Stanton's mother, Margaret Livingston Cady, a descendant of early Dutch settlers, was the daughter of Colonel James Livingston, an officer in the Continental Army during the American Revolution. Having fought at Saratoga and Quebec, Livingston assisted in the capture of Major John Andre at West Point, New York where Andre and Benedict Arnold, who escaped aboard the HMS Vulture, were planning to turn West Point over to the English. Margaret Cady, an unusually tall woman for her time, had a commanding presence, and Stanton routinely described her mother as "queenly." While Stanton's daughter, Harriot Stanton Blatch, remembers her grandmother as being fun, affectionate, and lively, Stanton herself did not apparently share such memories. Emotionally devastated by the loss of so many children, Margaret Cady fell into a depression, which kept her from being fully involved in the lives of her surviving children and left a maternal void in Stanton's childhood.

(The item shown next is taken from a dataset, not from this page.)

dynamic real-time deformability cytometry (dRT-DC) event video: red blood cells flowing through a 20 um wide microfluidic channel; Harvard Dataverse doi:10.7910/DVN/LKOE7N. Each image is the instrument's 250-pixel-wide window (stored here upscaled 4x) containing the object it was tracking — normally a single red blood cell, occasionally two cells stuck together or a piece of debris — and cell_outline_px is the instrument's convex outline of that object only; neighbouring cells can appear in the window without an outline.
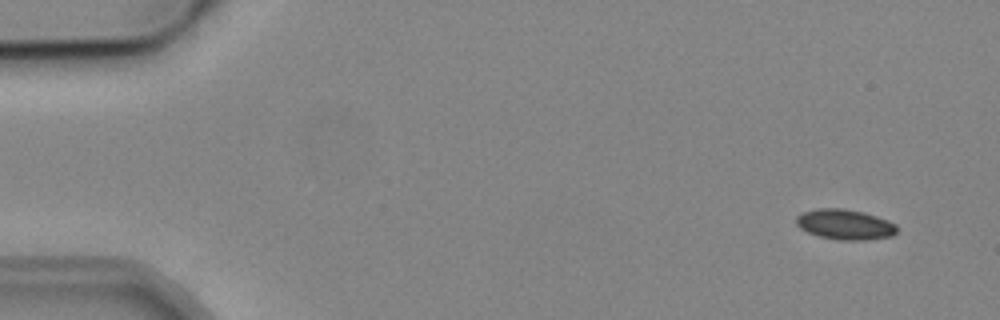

With Stanton's mother depressed, and since Stanton's father contended with the loss of several children, including his eldest son Eleazar, by immersing himself in his work, many of the child rearing responsibilities fell to Stanton's elder sister, Tryphena, eleven years her senior, and Tryphena's husband, Edward Bayard. Bayard, a Union College classmate of Eleazar Cady's and son of James A. Bayard, Sr., a U.S. Senator from Wilmington, Delaware was, at the time of his engagement and marriage to Tryphena, an apprentice in Daniel Cady's law office. He was instrumental in nurturing Stanton's growing understanding of the explicit and implicit gender hierarchies within the legal system.
Slavery did not end in New York State until July 4, 1827, and, like many men of his day, Stanton's father was a slaveowner. Peter Teabout, a slave in the Cady household who was later freed in Johnstown, took care of Stanton and her sister Margaret. While she makes no mention of Teabout's position as a slave in her family's household, he is remembered with particular fondness by Stanton in her memoir, Eighty Years & More. Among other things, she reminisces about the pleasure she took in attending the Episcopal church with Teabout, where she and her sisters enjoyed sitting with him in the back of the church rather than alone in front with the white families of the congregation. It seems it was, however, not immediately the fact that her family owned at least one slave, but her exposure to the abolition movement as a young woman visiting her cousin, Gerrit Smith, in Peterboro, New York, that led to her staunch abolitionist sentiments.